┌─ GIVEN PASSAGE

Measuring Captioning Accuracy: Why WER and NER Analyses Differ

February 28, 2024 BY REBECCA KLEIN

Captioning Best Practices for Media & Entertainment [Free eBook]


When it comes to measuring captioning accuracy, there’s no shortage of errors that need to be considered: punctuation, grammar, speaker identification, capitalization, and word errors, to name a few. But what does it mean when a captioning vendor says their captions are 99% accurate? 

It turns out that “99% accuracy” can mean very different things depending on the model a vendor uses to measure said accuracy. Different vendors use different measurement models, which can contribute to confusion when percentages are marketed to describe the accuracy of closed captions. In this blog, we’ll discuss the NER model and how it differs from two commonly used measurements, Word Error Rate (WER) and Formatted Error Rate (FER).

The NER Model

The NER model, which originated in Europe and is often used in Canada, differs from the accuracy measurement rates commonly used in the United States. In the U.S., all errors—including spelling, punctuation, grammar, speaker identifications, word substitutions, omissions, and more—are considered to obtain a percentage that measures the average accuracy of the closed captions on a piece of media.

└─

### WORK INSTRUCTION 1
Could you reproduce part of the captioning passage, beginning at the words that include "The NER model, which" and stopping after "piece of media."?
The listing has nothing to do with the captioning passage.

┌─ SOURCE MATERIAL

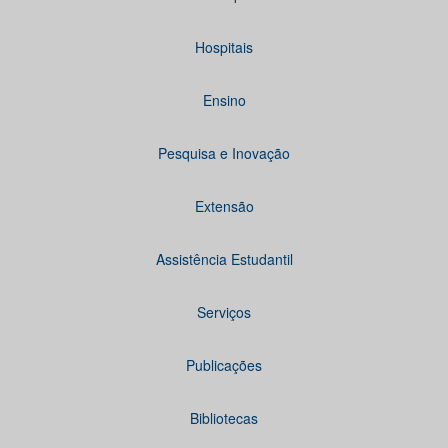
Hospitais
Ensino
Pesquisa e Inovação
Extensão
Assistência Estudantil
Serviços
Publicações
Bibliotecas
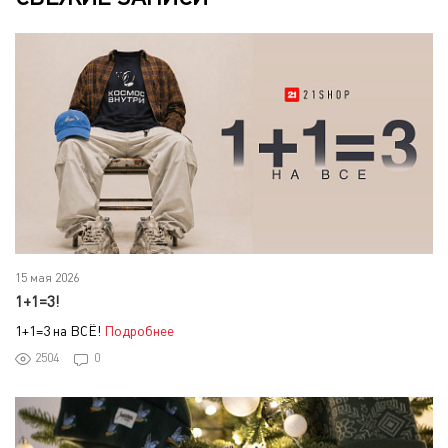
15 мая 2026
1+1=3!
1+1=3 на ВСЁ!
Подробнее
2504
0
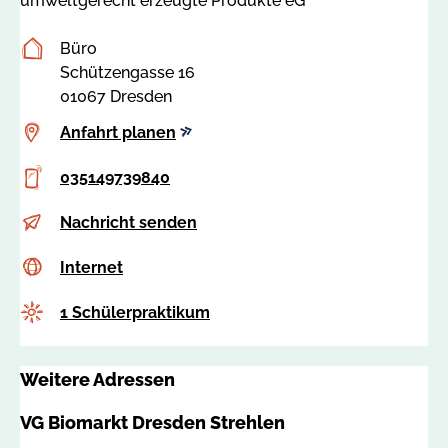
Postanschrift
Büro
Schützengasse 16
01067 Dresden
Anfahrt
Anfahrt planen
planen
Telefon
035149739840
E-
b
Nachricht senden
Mail
e
Internet
c
Internet
w
s
e
Anzahl
1 Schülerpraktikum
s
r
a
b
:
u
Weitere Adressen
8
n
5
g
VG Biomarkt Dresden Strehlen
0
e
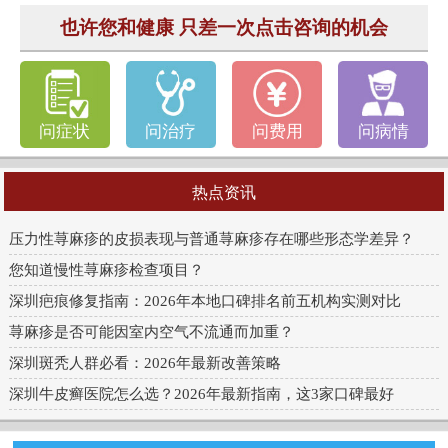
也许您和健康 只差一次点击咨询的机会
问症状
问治疗
问费用
问病情
热点资讯
压力性荨麻疹的皮损表现与普通荨麻疹存在哪些形态学差异？
您知道慢性荨麻疹检查项目？
深圳疤痕修复指南：2026年本地口碑排名前五机构实测对比
荨麻疹是否可能因室内空气不流通而加重？
深圳斑秃人群必看：2026年最新改善策略
深圳牛皮癣医院怎么选？2026年最新指南，这3家口碑最好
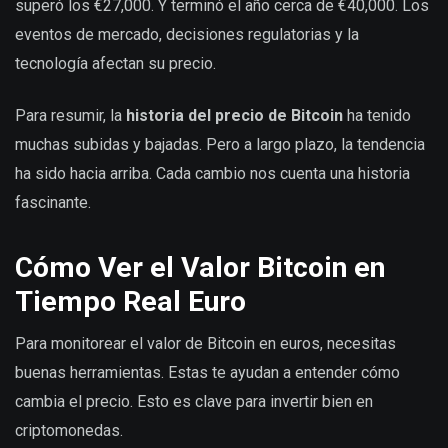
superó los €27,000. Y terminó el año cerca de €40,000. Los
eventos de mercado, decisiones regulatorias y la
tecnología afectan su precio.
Para resumir, la
historia del precio de Bitcoin
ha tenido
muchas subidas y bajadas. Pero a largo plazo, la tendencia
ha sido hacia arriba. Cada cambio nos cuenta una historia
fascinante.
Cómo Ver el Valor Bitcoin en
Tiempo Real Euro
Para monitorear el valor de Bitcoin en euros, necesitas
buenas herramientas. Estas te ayudan a entender cómo
cambia el precio. Esto es clave para invertir bien en
criptomonedas.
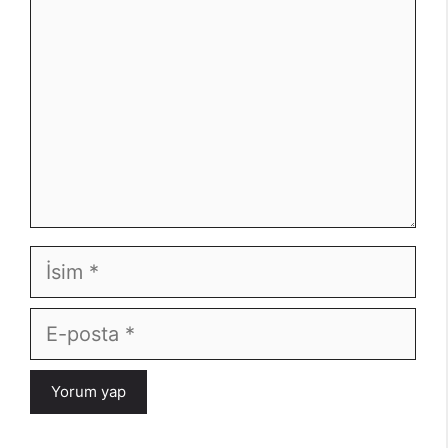
İsim
E-
posta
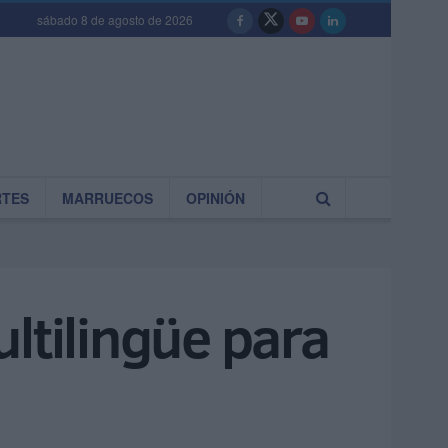
sábado 8 de agosto de 2026
RTES
MARRUECOS
OPINIÓN
ltilingüe para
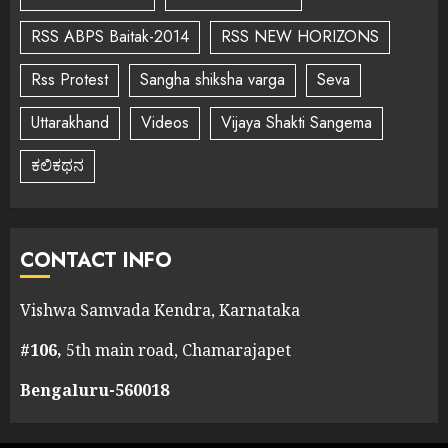
RSS ABPS Baitak-2014
RSS NEW HORIZONS
Rss Protest
Sangha shiksha varga
Seva
Uttarakhand
Videos
Vijaya Shakti Sangema
ಕಲಿಕಥನ
CONTACT INFO
Vishwa Samvada Kendra, Karnataka
#106,
5th main road, Chamarajapet
Bengaluru-560018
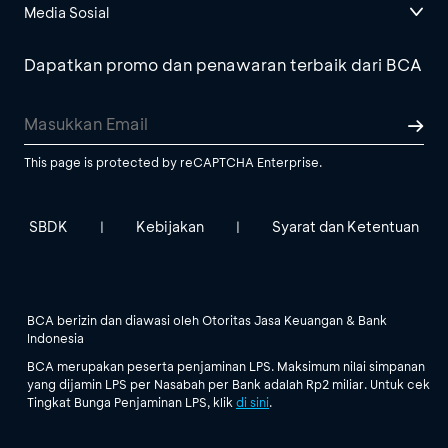
Media Sosial
Dapatkan promo dan penawaran terbaik dari BCA
This page is protected by reCAPTCHA Enterprise.
SBDK
Kebijakan
Syarat dan Ketentuan
|
|
BCA berizin dan diawasi oleh Otoritas Jasa Keuangan & Bank
Indonesia
BCA merupakan peserta penjaminan LPS. Maksimum nilai simpanan
yang dijamin LPS per Nasabah per Bank adalah Rp2 miliar. Untuk cek
Tingkat Bunga Penjaminan LPS, klik
di sini
.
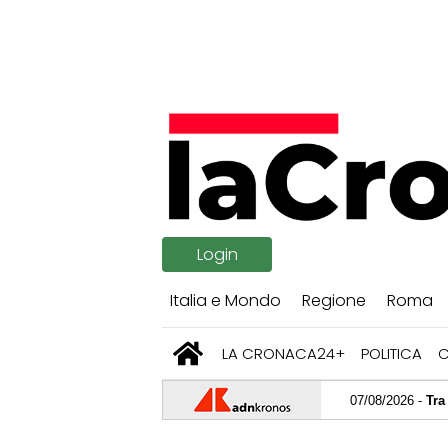
Login
Italia e Mondo
Regione
Roma
LA CRONACA24+
POLITICA
07/08/2026 -
Tra bambini e ra
07/08/2026 -
Caldo record, vit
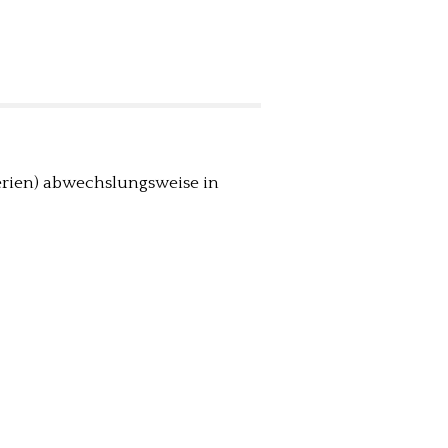
erien) abwechslungsweise in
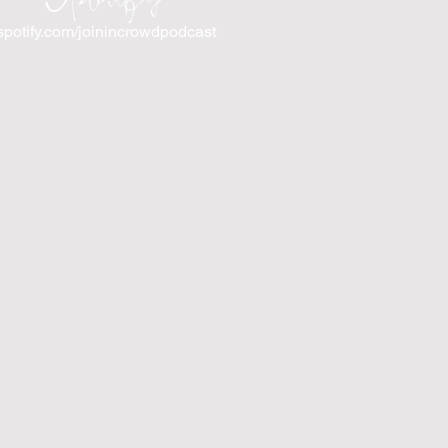
spotify.com/joinincrowdpodcast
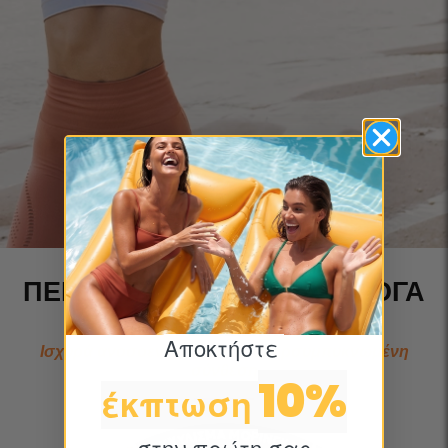
ΠΈΝΤΕ ΣΥΣΤΑΤΙΚΆ ΓΙΑ ΆΨΟΓΑ
ΑΠΟΤΕΛΈΣΜΑΤΑ.
Αποκτήστε ​
Ισχυρά ανοσοενισχυτικά σε υπερσυμπυκνωμένη
σύνθεση
10%
έκπτωση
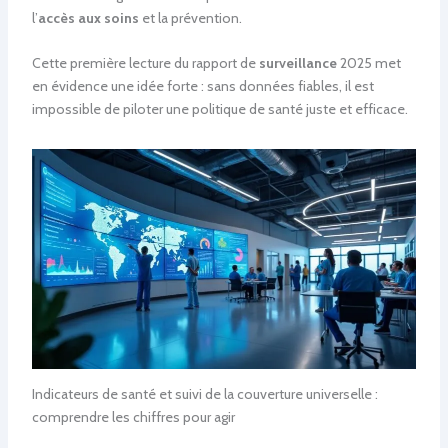
l’
accès aux soins
et la prévention.
Cette première lecture du rapport de
surveillance
2025 met
en évidence une idée forte : sans données fiables, il est
impossible de piloter une politique de santé juste et efficace.
Indicateurs de santé et suivi de la couverture universelle :
comprendre les chiffres pour agir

└─

### WORK INSTRUCTION 2
Which lines of the listing contain the string "santé"? Pick out each of them.

### OUTPUT 1
The NER model, which originated in Europe and is often used in Canada, differs from the accuracy measurement rates commonly used in the United States. In the U.S., all errors—including spelling, punctuation, grammar, speaker identifications, word substitutions, omissions, and more—are considered to obtain a percentage that measures the average accuracy of the closed captions on a piece of media.

### OUTPUT 2
impossible de piloter une politique de santé juste et efficace.
Indicateurs de santé et suivi de la couverture universelle :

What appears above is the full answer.